Critics cite data that compare all public and private jobs: Federal workers averaged $123,049 in pay and benefits last year, while private workers totaled $61,051.
Because the government workforce is more skilled on the whole than labor used by private companies that include McDonald's and Wal-Mart, comparing all jobs skews private-sector salaries down, government officials say. The government sets pay scales based on what private employers in different regions pay for comparable levels of work and experience.
A government lawyer generally earns less than a corporate one. When the same work levels are compared, private pay comes out ahead 22 percent, government officials say.

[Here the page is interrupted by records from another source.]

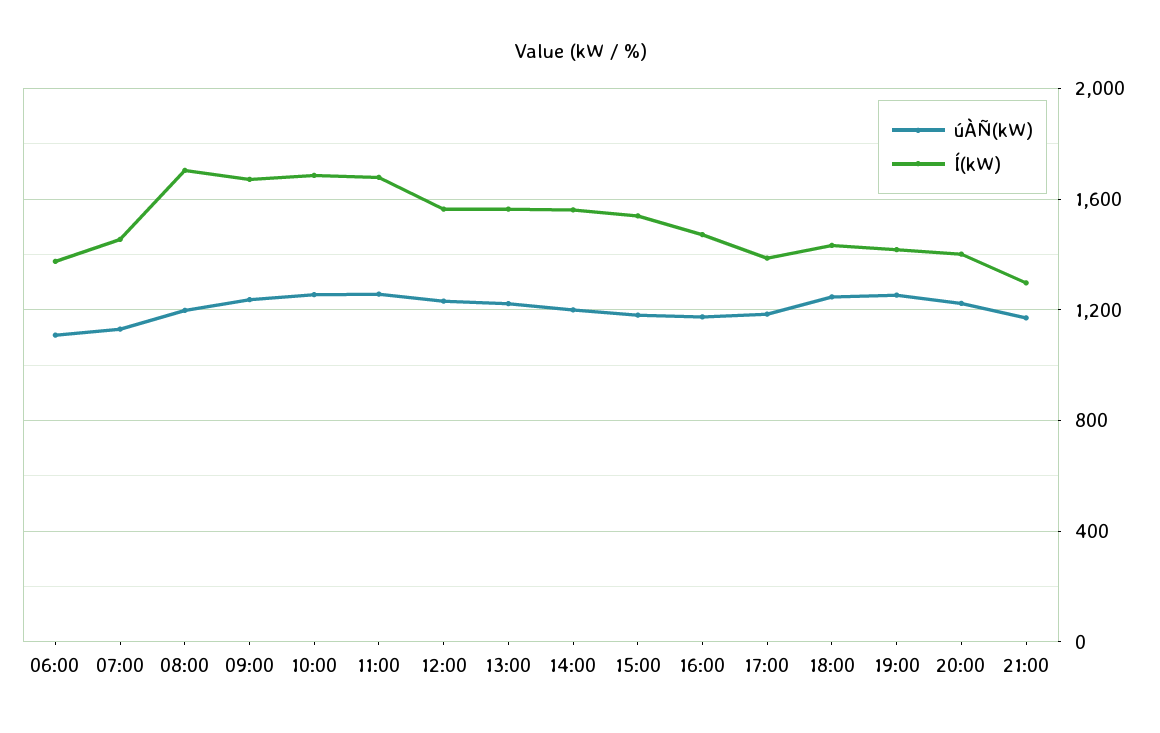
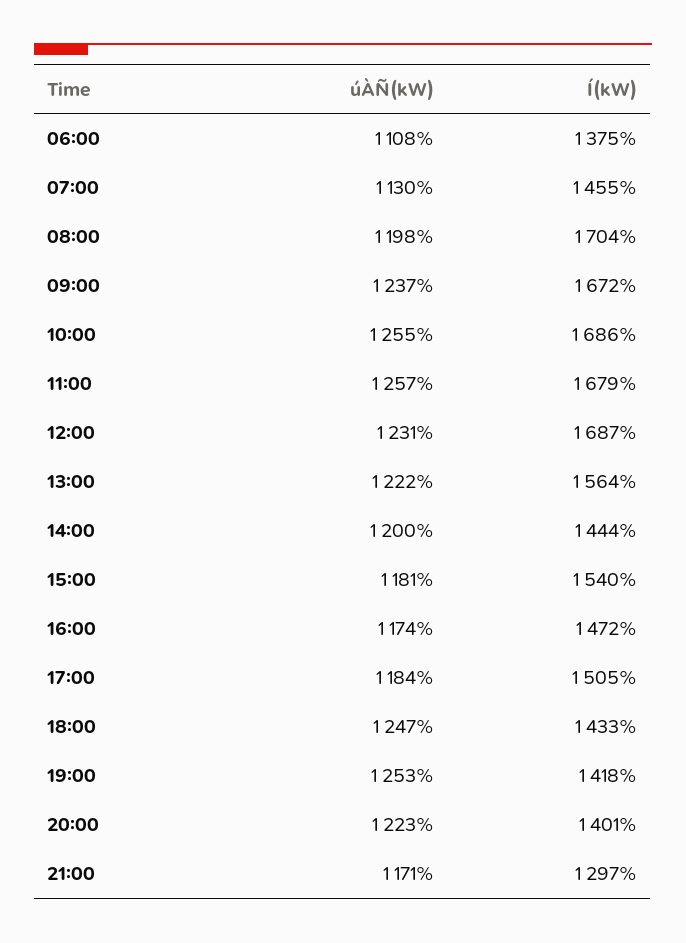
Í(kW), 12:00: 1550 -> 1687
Í(kW), 14:00: 1550 -> 1444
Í(kW), 17:00: 1400 -> 1505

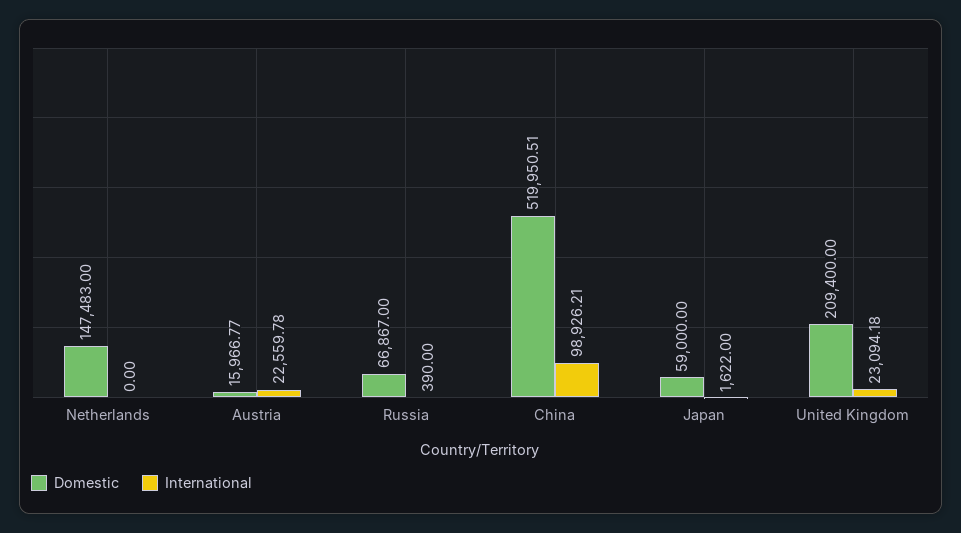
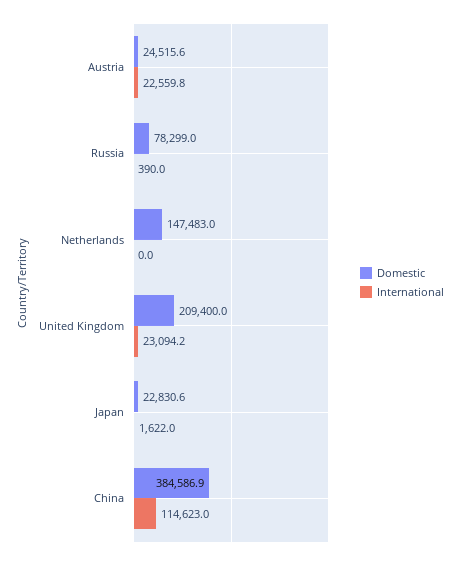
Domestic, Austria: 15966.77 -> 24515.6
Domestic, Russia: 66867 -> 78299
Domestic, China: 519950.51 -> 384586.9
International, China: 98926.21 -> 114623
Domestic, Japan: 59000 -> 22830.6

Data released by Berry's office do not offer a government average. But the figures show that a novice government nurse earns $46,148, more than a private one at $39,215. More experienced government nurses trail behind the private sector - $84,652 compared with $124,239. [The Washington Post, 09/25/10]
Fox has previously pushed faulty comparison
Parroting Rand Paul, Fox claimed "federal workers' average compensation is over twice that of non-government workers." During the November 8 edition of Fox News' America Live, host Megyn Kelly aired a clip of Rand Paul stating, "The average federal employee makes $120,000 a year. The average private employee makes $60,000 a year." Moments later, Kelly said, "Our brain room pulled out some of these statistics ... Federal workers made an average pay, benefits of approximately 123,000 back in 2009. And federal workers' average compensation is over twice that of non-government workers."